■ **WORK INSTRUCTIONS**
Look through the data that follows and work out how many lines contain the string "Rendered". Nothing but that number should be given.

=== SOURCE INFORMATION ===

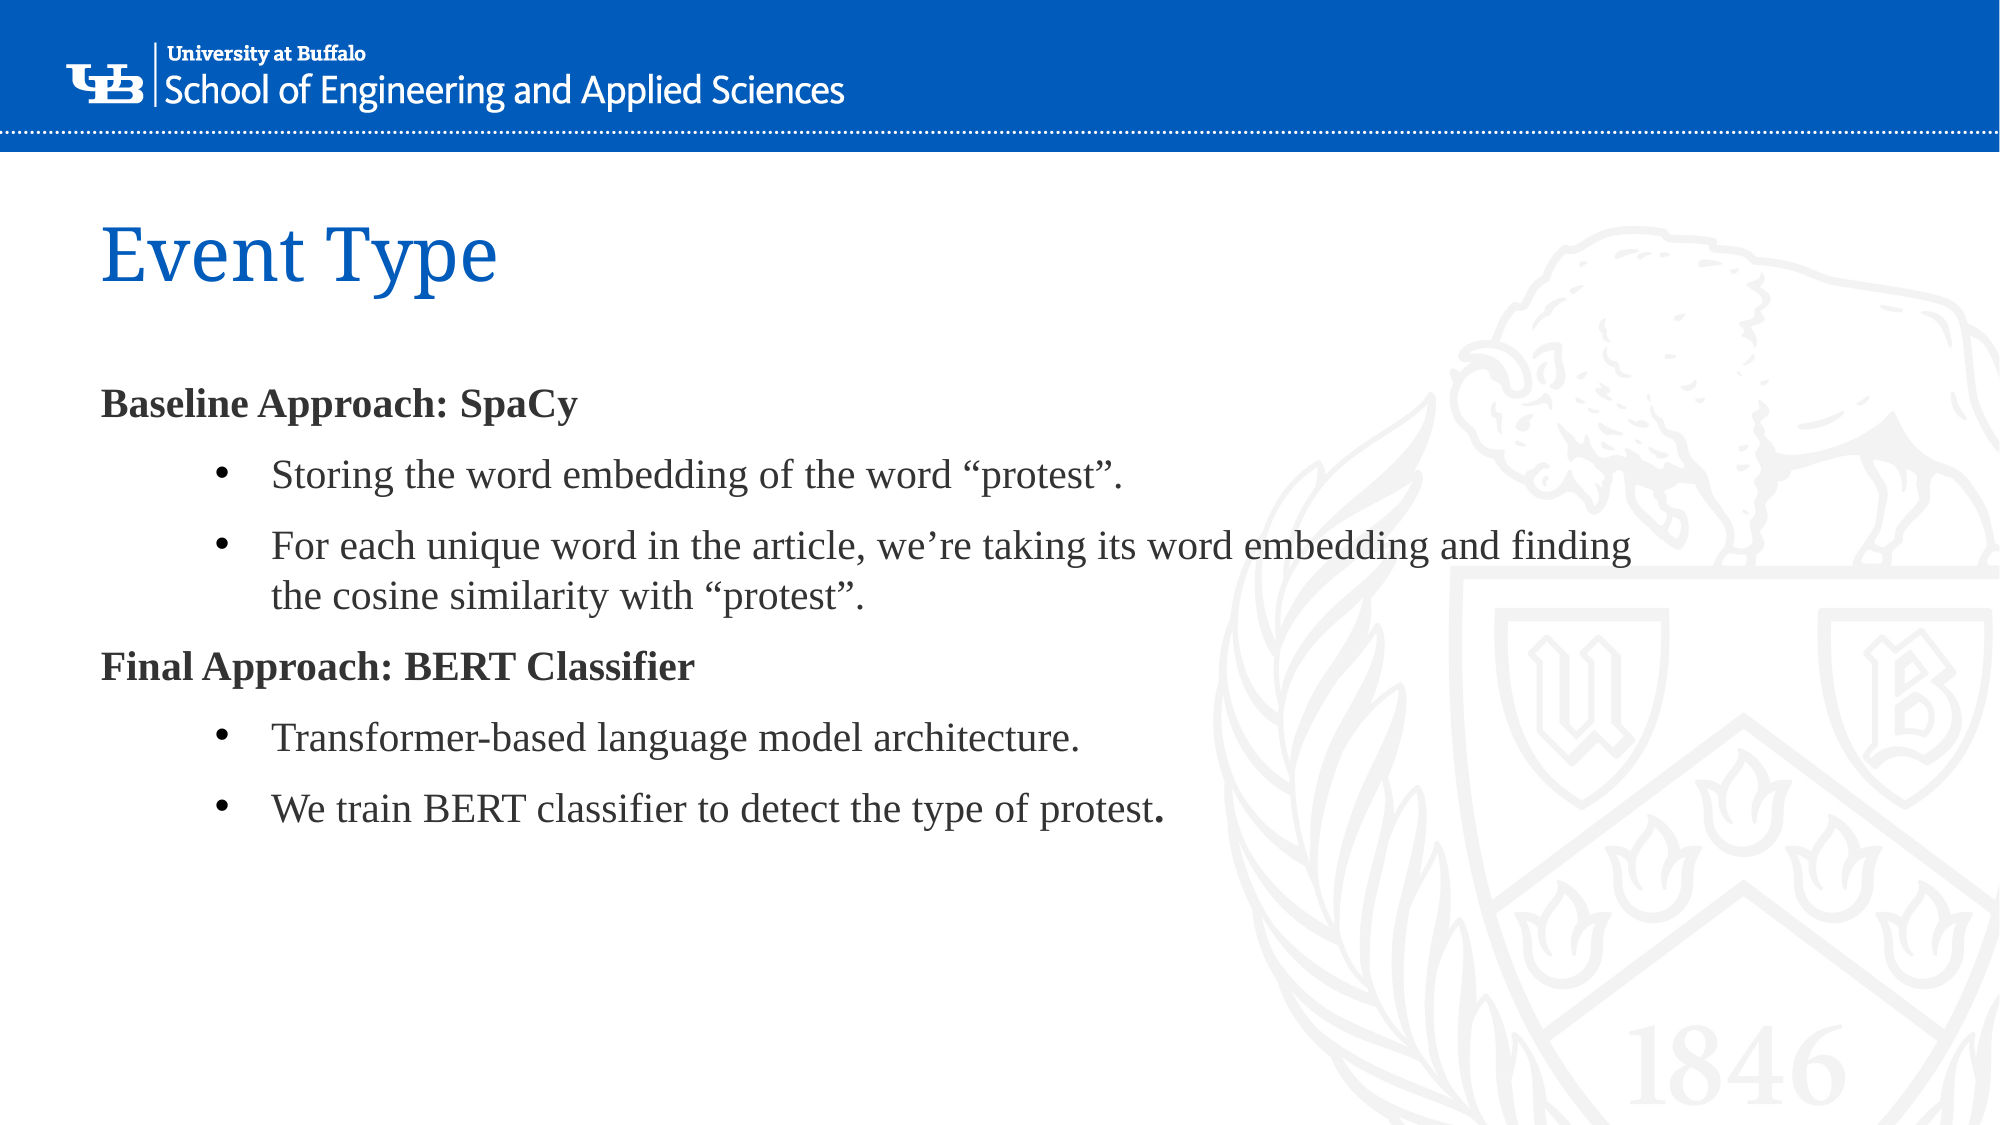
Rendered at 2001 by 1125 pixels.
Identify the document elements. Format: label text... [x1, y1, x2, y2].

title Event Type [92, 216, 1819, 335]
picture [0, 0, 2000, 1125]
list Baseline Approach: SpaCy Storing the word embedding of the word “protest”. For each unique word in the article, we’re taking its word embedding and finding the cosine similarity with “protest”. Final Approach: BERT Classifier Transformer-based language model architecture. We train BERT classifier to detect the type of protest. [92, 367, 1682, 1001]
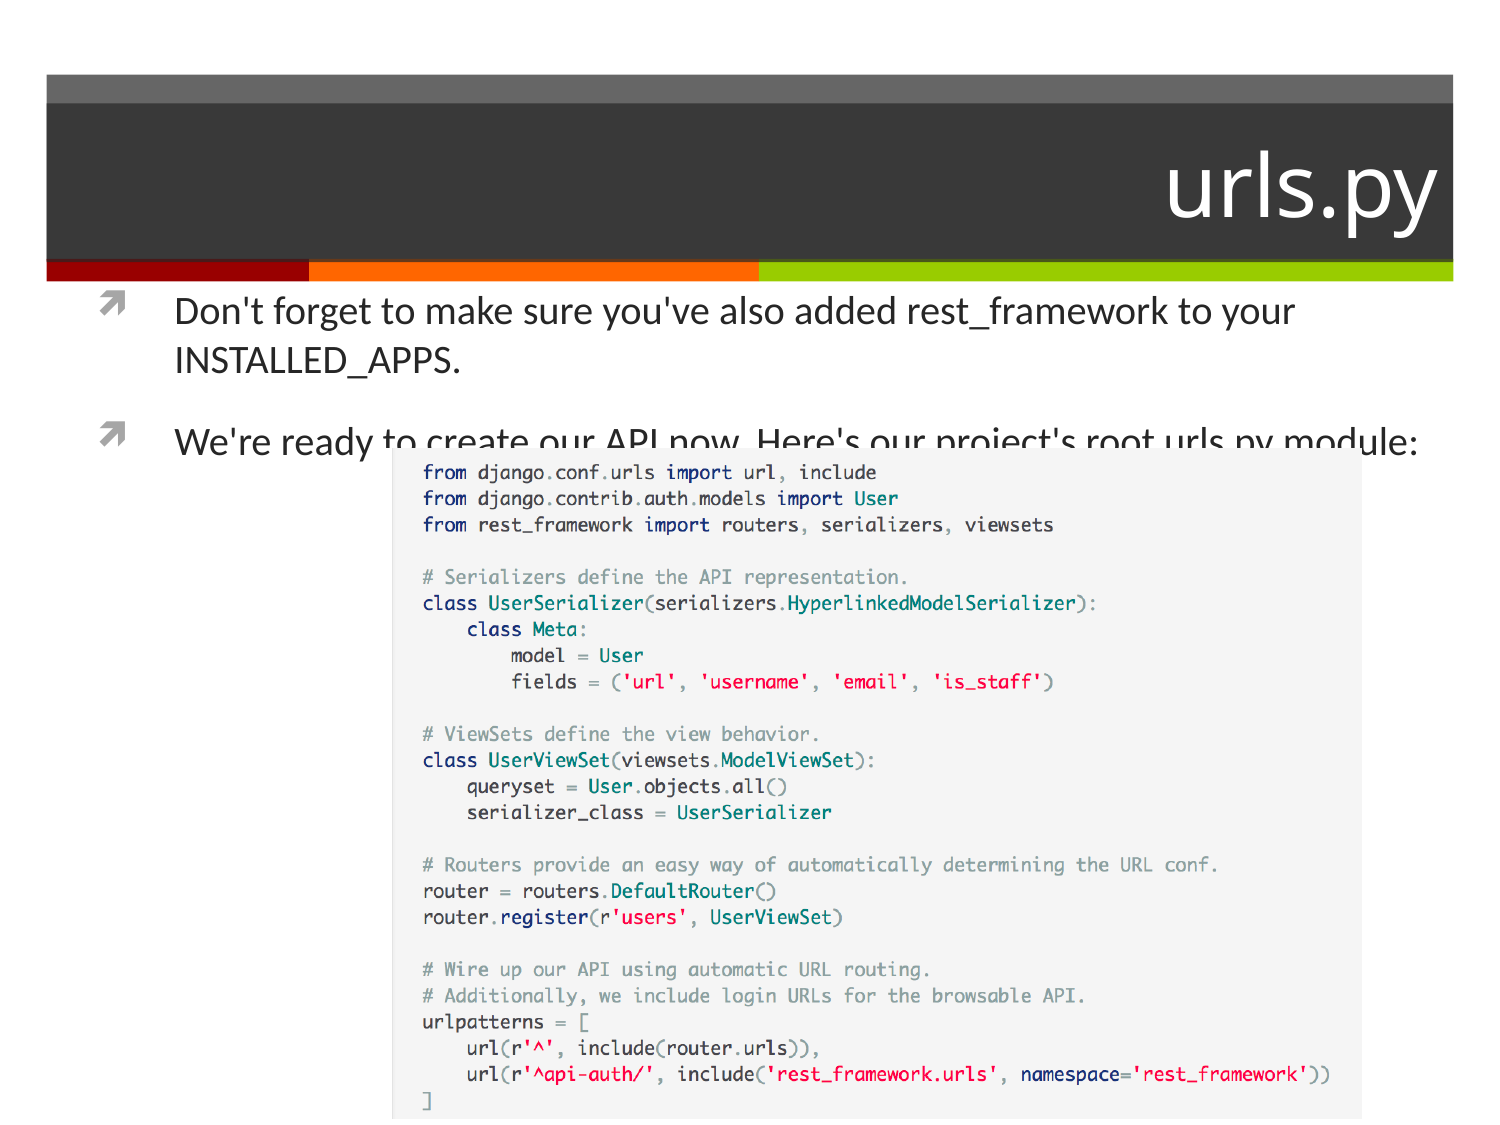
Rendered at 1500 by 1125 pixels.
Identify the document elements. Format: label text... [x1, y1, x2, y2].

===

■ **WRITTEN SOLUTION**
2